As Lehrer pointed out, about half of DOE's budget is allotted for watchdogging our nuclear arsenal and cleaning up "legacy wastes" left behind by production of fissile materials and nuclear weapons. One of DOE's cleanup projects is Hanford.
Not many people outside the Pacific Northwest know about Hanford, a 560-square-mile federal reservation in the sage steppe country of eastern Washington State.
Hanford is the most contaminated place in the Western Hemisphere. There's not a chance in hell that any entity except the federal government could oversee and carry out the cleanup, which—if funding holds—will be completed when today's toddlers are grandparents.
Hanford was the Manhattan Project site where physicists' theories were turned into industrial-scale plutonium production.
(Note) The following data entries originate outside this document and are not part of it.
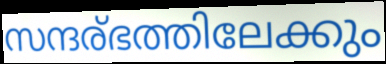
സന്ദര്ഭത്തിലേക്കും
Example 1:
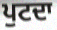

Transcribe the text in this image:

ਪੁਟਦਾ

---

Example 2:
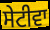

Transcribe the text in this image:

ਸੇਟੀਵਾ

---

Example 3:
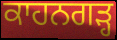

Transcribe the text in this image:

ਕਾਹਨਗੜ੍ਹ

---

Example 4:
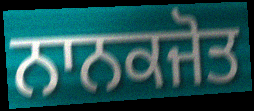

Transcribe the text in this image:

ਨਾਨਕਜੋਤ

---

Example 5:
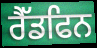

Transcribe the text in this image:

ਰੈੱਡਫਿਨ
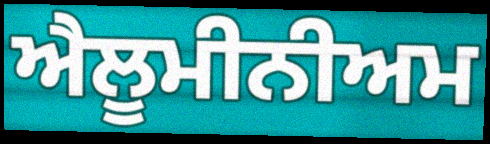
ਐਲੂਮੀਨੀਅਮ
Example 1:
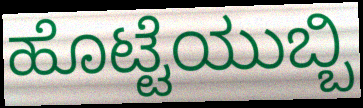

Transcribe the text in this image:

ಹೊಟ್ಟೆಯುಬ್ಬಿ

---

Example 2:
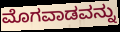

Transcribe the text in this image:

ಮೊಗವಾಡವನ್ನು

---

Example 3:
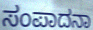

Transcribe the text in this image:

ಸಂಪಾದನಾ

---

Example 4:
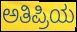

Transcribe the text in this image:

ಅತಿಪ್ರಿಯ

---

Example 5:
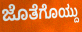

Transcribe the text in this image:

ಜೊತೆಗೊಯ್ದು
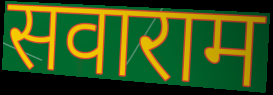
सवाराम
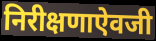
निरीक्षणाऐवजी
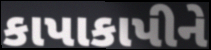
કાપાકાપીને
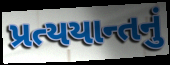
પ્રત્યયાન્તનું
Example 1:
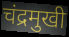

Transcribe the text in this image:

चंद्रमुखी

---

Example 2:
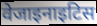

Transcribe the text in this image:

वेजाइनाइटिस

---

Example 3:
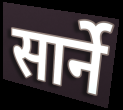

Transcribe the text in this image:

सार्ने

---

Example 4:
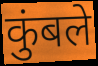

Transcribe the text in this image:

कुंबले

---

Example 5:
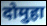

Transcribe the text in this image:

दोमुहा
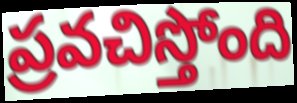
ప్రవచిస్తోంది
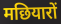
मछियारों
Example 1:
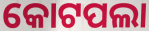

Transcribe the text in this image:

କୋଟପଲା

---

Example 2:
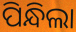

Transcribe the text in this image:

ପିନ୍ଧିଲା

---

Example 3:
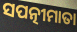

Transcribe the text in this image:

ସପତ୍ନୀମାତା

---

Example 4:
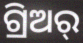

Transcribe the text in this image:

ଗ୍ରିଅର୍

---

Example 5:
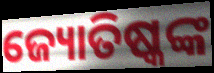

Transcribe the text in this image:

ଜ୍ୟୋତିଷ୍କଙ୍କ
Starting with the historic "B" reactor, nine reactors and five processing "canyons" to chemically extract plutonium from irradiated uranium were built at Hanford. Pu-239 production carried on until 1987, when the last operating reactor was shut down.
What's left behind to clean up?
-177 underground tanks containing vile combinations of radioactive and chemical wastes totaling 53 million gallons. At least one-third of the tanks have leaked an estimated 1 million gallons into the ground.
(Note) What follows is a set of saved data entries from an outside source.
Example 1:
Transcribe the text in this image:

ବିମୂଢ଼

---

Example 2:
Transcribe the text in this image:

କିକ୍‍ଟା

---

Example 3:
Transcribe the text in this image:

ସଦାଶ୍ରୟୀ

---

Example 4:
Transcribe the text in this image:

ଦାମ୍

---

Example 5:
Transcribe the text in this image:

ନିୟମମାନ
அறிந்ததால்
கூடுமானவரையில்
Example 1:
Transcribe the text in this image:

-Hundreds of billions of gallons of liquid wastes that entered the ground from cribs, ponds, injection wells, and French drains.
- Millions of tons of solid wastes that ended up in pits, trenches, and dumps.
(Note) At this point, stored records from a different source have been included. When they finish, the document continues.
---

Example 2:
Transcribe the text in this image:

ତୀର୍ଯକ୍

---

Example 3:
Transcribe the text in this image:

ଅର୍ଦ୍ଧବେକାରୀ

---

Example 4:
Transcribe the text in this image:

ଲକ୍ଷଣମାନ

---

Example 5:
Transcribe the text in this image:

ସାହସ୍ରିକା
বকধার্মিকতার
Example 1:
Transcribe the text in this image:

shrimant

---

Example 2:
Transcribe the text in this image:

-Leaking plumes from the tanks and the liquid wastes contain an all-star team of radioactive and chemical hazards—strontium-90, technetium-99, and carbon tetrachloride, to name a few. Down the gradient lies the Columbia River, the biggest river in the West.
What's being done?
DOE is building capacity to pump and treat 150 million gallons of contaminated groundwater per month. Contaminated soil and cleanup debris will go into an onsite landfill the size of 52 football fields, which now holds 11 million tons and counting of low-level wastes. Eventually, reactor buildings and support facilities will be demolished.
The centerpiece of the cleanup is construction of a vitrification plant that will take the hellish tank wastes and imprison them in glass logs for eventual burial, perhaps at Yucca Mountain, perhaps somewhere else. Cost of the "vit" plant is $12.2 billion and likely to go up. No one can say for sure whether the vit plant will work because remediation on this scale has never been tried.
An unresolved question is the fate of the 177 tanks after they've been emptied. Leave them in place and monitor them for all eternity, or chop them up for disposal? Removing the tanks and ancillary structures would create a mound of waste totaling a billion cubic feet—enough to fill the New Orleans Superdome eight times over.
Estimated cost of emptying the tanks, vitrifying the wastes, and remediating the tank farms ranges from $34 billion to $261 billion. Where the final number falls depends on how the public and decision-makers answer the central question: how clean is clean enough?
DOE's oversight of the mammoth cleanup job has been bedeviled by ongoing controversy over its competence. Some critics have suggested taking DOE off the job and turning the mess over to a federal corporation chartered for the sole purpose of carrying out the cleanup.
No one knowledgeable about Hanford, however, has seriously suggested turning the job over to a non-federal actor. No other entities could handle it, nor should they even if they could. For more than four decades, Hanford was a critical defense facility, defense is inarguably a federal duty, and the cleanup of the wastes that came with defense production is a federal responsibility.